Il suo tour asiatico comprende Singapore, Malaysia, Corea del Sud e Giappone, tutti Paesi alleati degli Stato Uniti. Inizialmente era inclusa pure Taiwan, ma l’immediata e violenta reazione di Pechino ha indotto la Pelosi a muoversi, per così dire, sottotraccia. Il Global Times, organo in lingua inglese del Partito comunista, parla di uno “scalo tecnico” a Taipei il 4 agosto per un rifornimento di carburante. Tuttavia, conoscendo i cinesi, potrebbe trattarsi di una classica fake news.

L’antiamericanismo dei media italiani

Stupiscono però i commenti di parecchi organi di stampa e mass media italiani. Quella della Pelosi sarebbe soltanto una mossa elettorale, volta a risollevare le sorti del Partito democratico, ora in grave difficoltà nei sondaggi.

Anzi, si tratterebbe addirittura di una mera “provocazione” che punta soltanto, secondo i suddetti commentatori, a far irritare Xi Jinping. Il quale, invece, deve essere lasciato in pace, visto che il prossimo congresso del partito in novembre sarà chiamato a conferirgli un inedito terzo mandato. L’ovvia conclusione è che gli Usa non devono turbare i piani di colui che viene spesso definito l’erede del “Grande Timoniere”, vale a dire Mao Zedong.

### [ELENCO FORNITO]
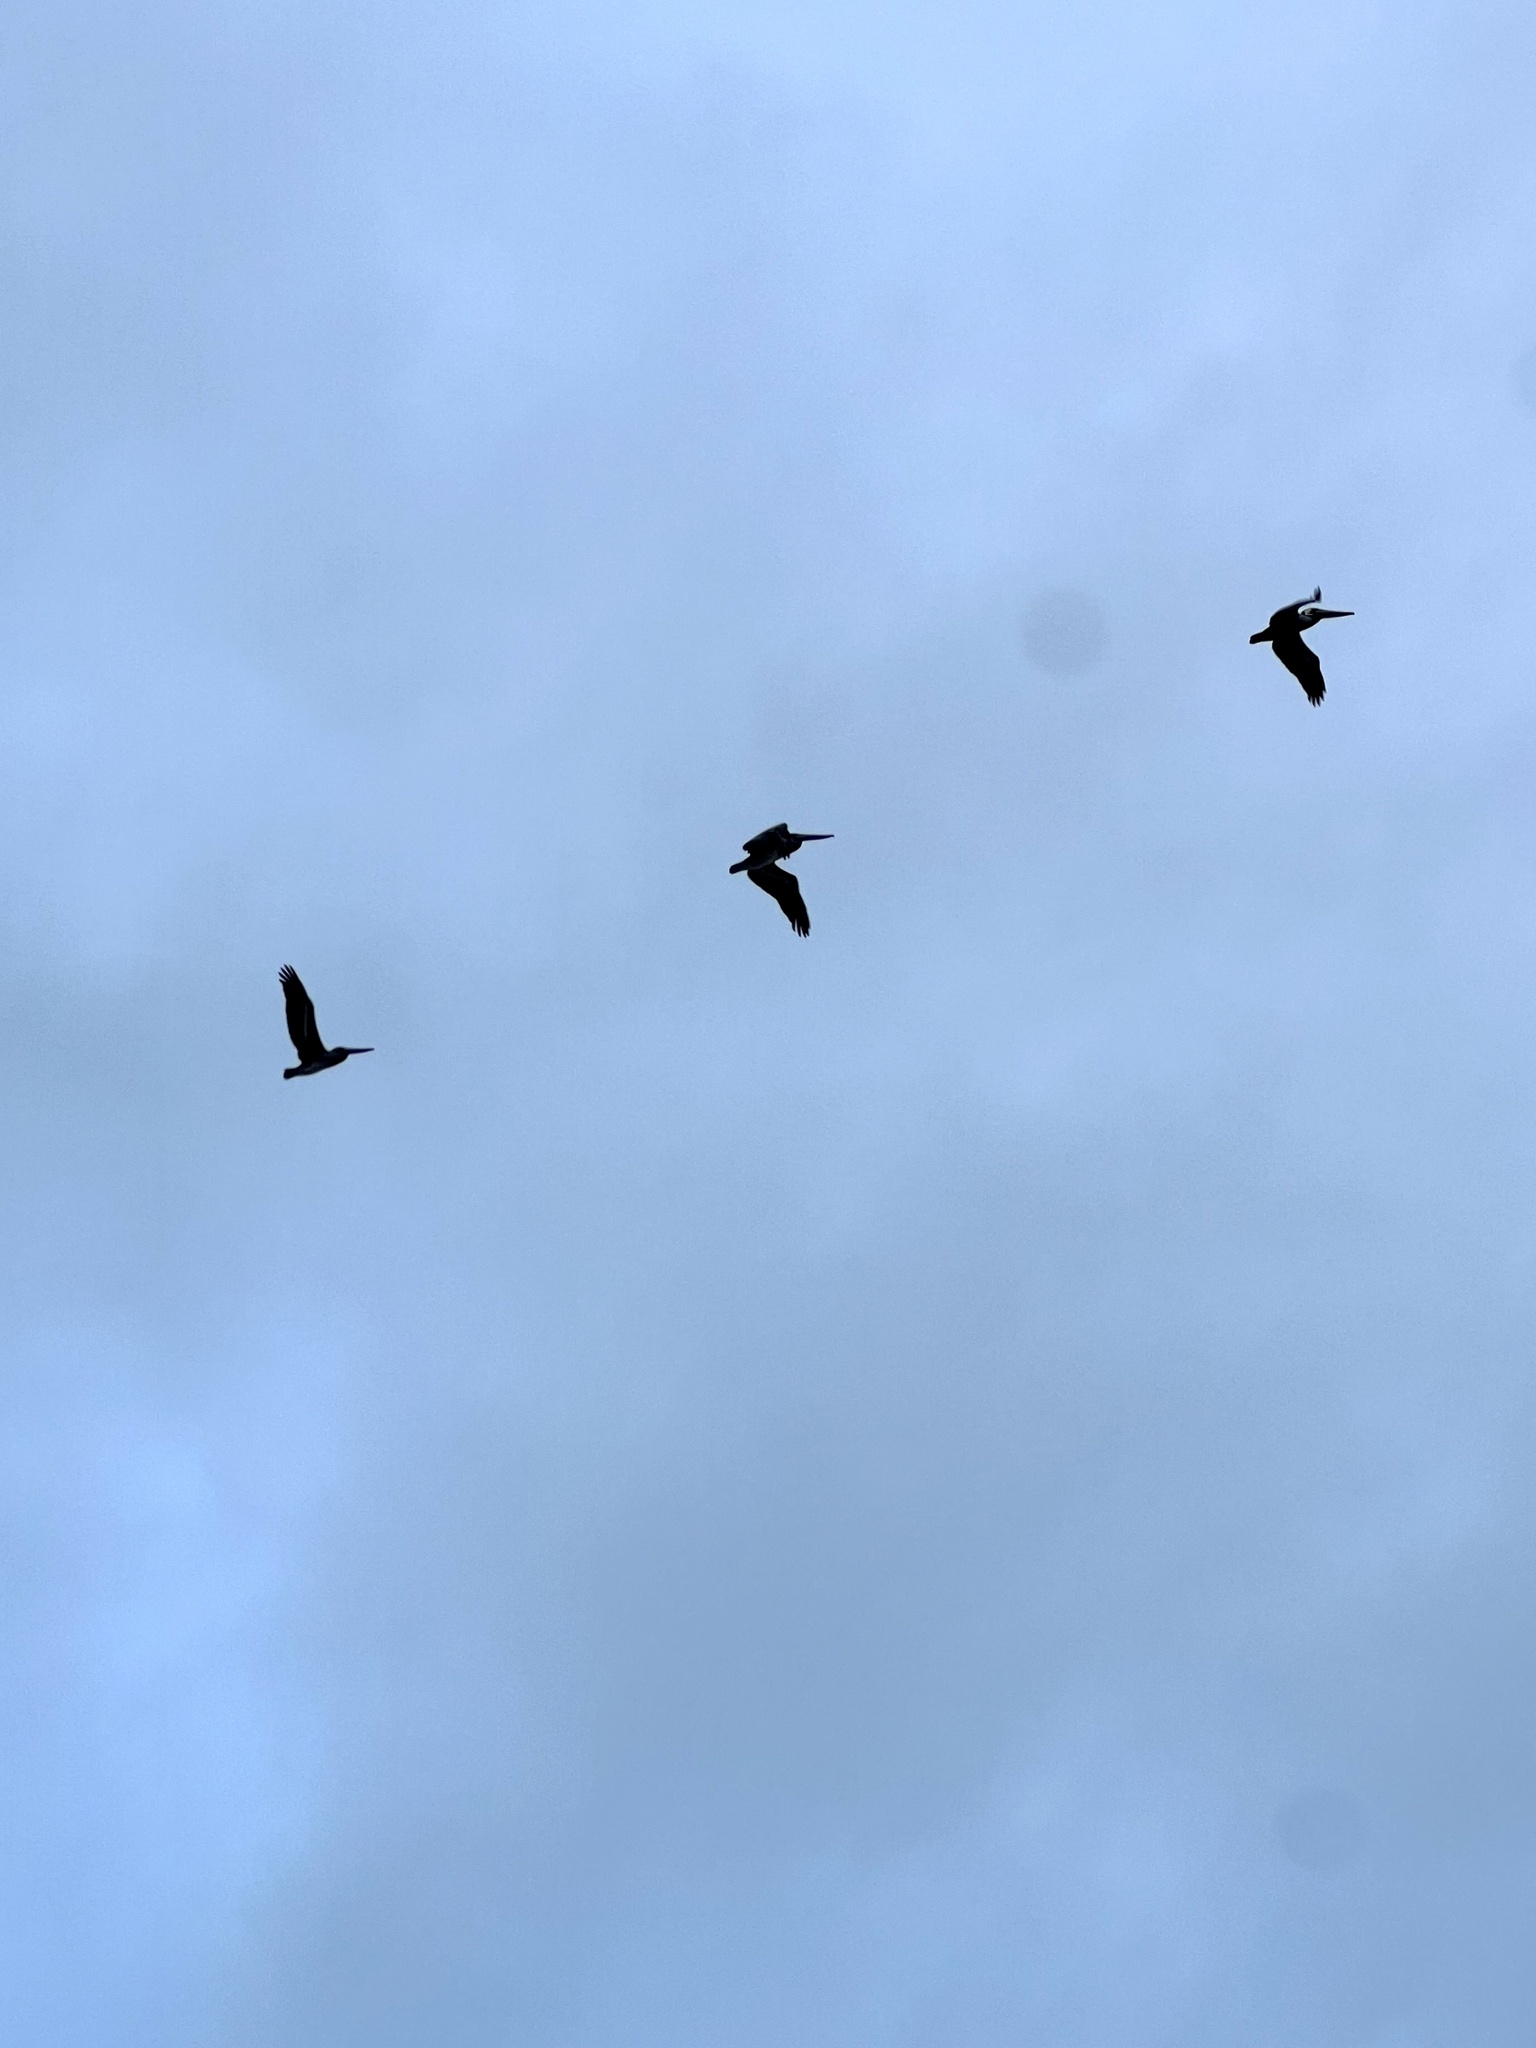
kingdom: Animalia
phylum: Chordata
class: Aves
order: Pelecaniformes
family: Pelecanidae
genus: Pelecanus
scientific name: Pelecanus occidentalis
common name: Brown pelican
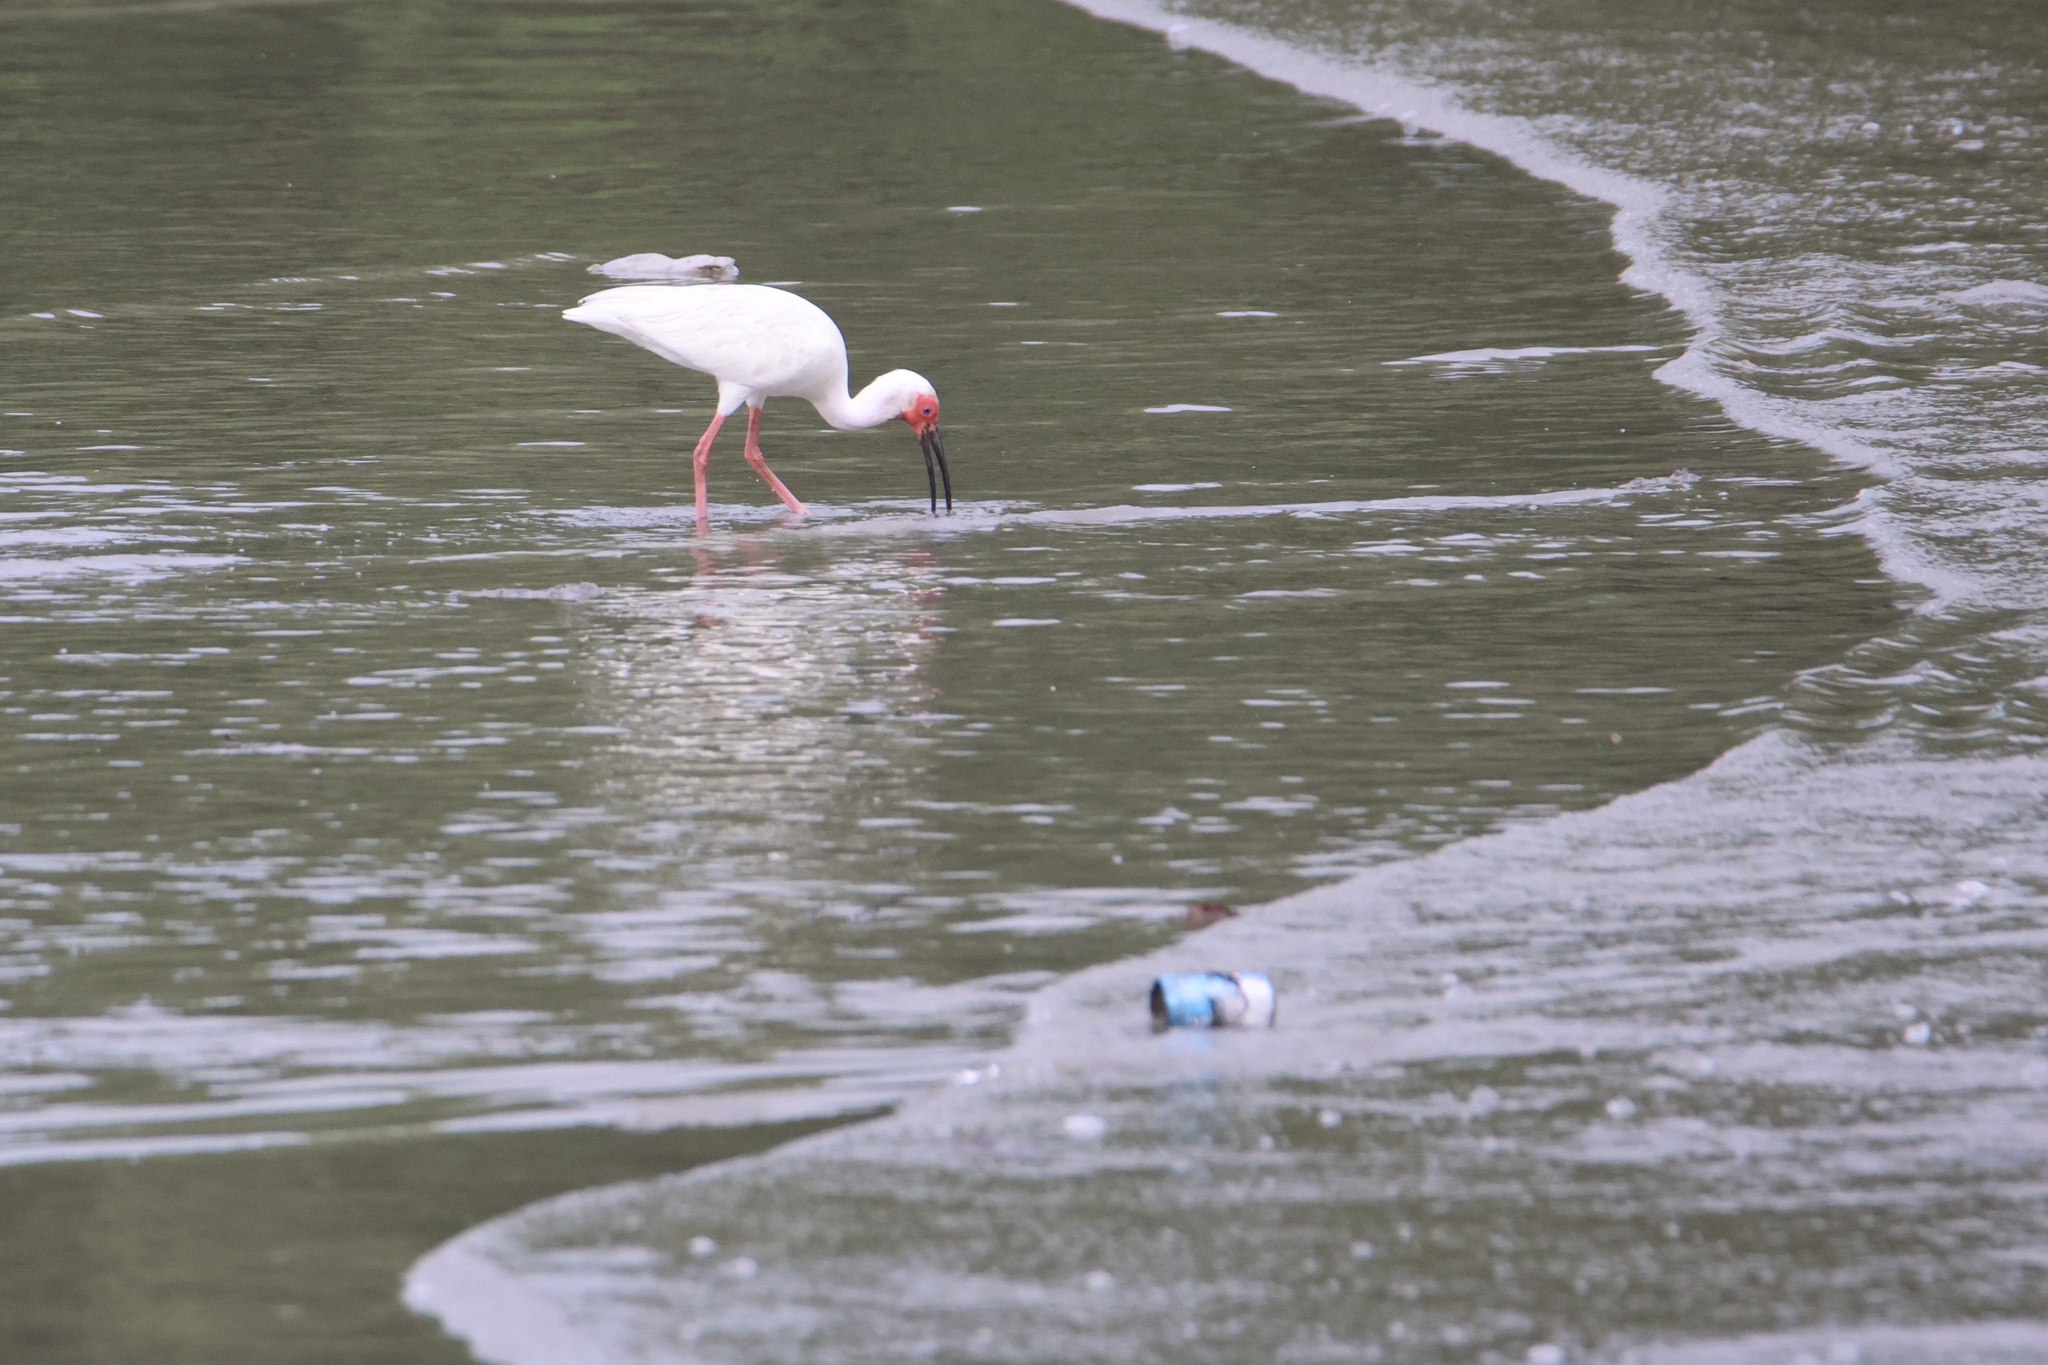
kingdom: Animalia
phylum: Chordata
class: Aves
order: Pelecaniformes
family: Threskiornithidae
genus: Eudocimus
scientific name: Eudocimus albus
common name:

### [COMPITI DA SVOLGERE]
**1)** Rispondi a queste domande sul testo sul tour asiatico della Pelosi:
(a) Quali Paesi comprende il tour asiatico?
(b) Come definisce il Global Times la sosta a Taipei del 4 agosto?
(c) Che cosa sarà chiamato a conferire a Xi Jinping il congresso del partito di novembre?
**2)** Riscrivi in forma più breve, per favore, il paragrafo del testo sul tour asiatico della Pelosi che comincia con "Anzi, si tratterebbe addirittura", mantenendone i fatti principali.
**3)** Prosegui il testo sul tour asiatico della Pelosi a partire dall'ultima frase riportata.

### [RISULTATI FINALI]
**1)**
(a) Singapore, Malaysia, Corea del Sud e Giappone.
(b) Come uno "scalo tecnico" per un rifornimento di carburante.
(c) Un inedito terzo mandato.

**2)** Secondo alcuni commentatori, la visita sarebbe una semplice "provocazione" per irritare Xi Jinping. Xi andrebbe invece lasciato in pace, perché a novembre il congresso del partito dovrebbe conferirgli un inedito terzo mandato. Ne conseguirebbe che gli Usa non devono turbare i piani di colui che è spesso definito l'erede del "Grande Timoniere", Mao Zedong.

**3)**
Seconda conclusione altrettanto ovvia. Sempre secondo i suddetti commentatori, circa Taiwan la Repubblica Popolare ha pienamente ragione. L’isola, lungi dall’essere una nazione indipendente, fa parte della Cina comunista, e in quanto tale spetta a Pechino deciderne la sorte. I cinesi hanno fatto prevalere la loro tesi in tutti gli organismi internazionali, dall’Onu all’Organizzazione Mondiale della Sanità.

La smettano dunque gli americani e i loro più stretti alleati, come Giappone e Regno Unito, di pensare che l’accesso all’isola sia libero e senza pericoli. I politici occidentali che decidono di visitarla lo fanno a loro rischio. E infatti Xi e il suo gruppo dirigente hanno detto di poter colpire le partaerei Usa con i missili ipersonici (il che è probabilmente vero).

Non solo. Qualora l’aereo di Nancy Pelosi, anche se scortato da caccia Usa, si dirigesse sull’isola, entrerebbe subito in azione l’aviazione di Pechino, del resto già abituata a violare impunemente lo spazio aereo di Taipei. Due le possibilità. Gli aerei cinesi si opporrebbero all’atterraggio e, se non ci riuscissero, lo abbatterebbero anche se trasporta la terza carica istituzionale degli Stati Uniti d’America.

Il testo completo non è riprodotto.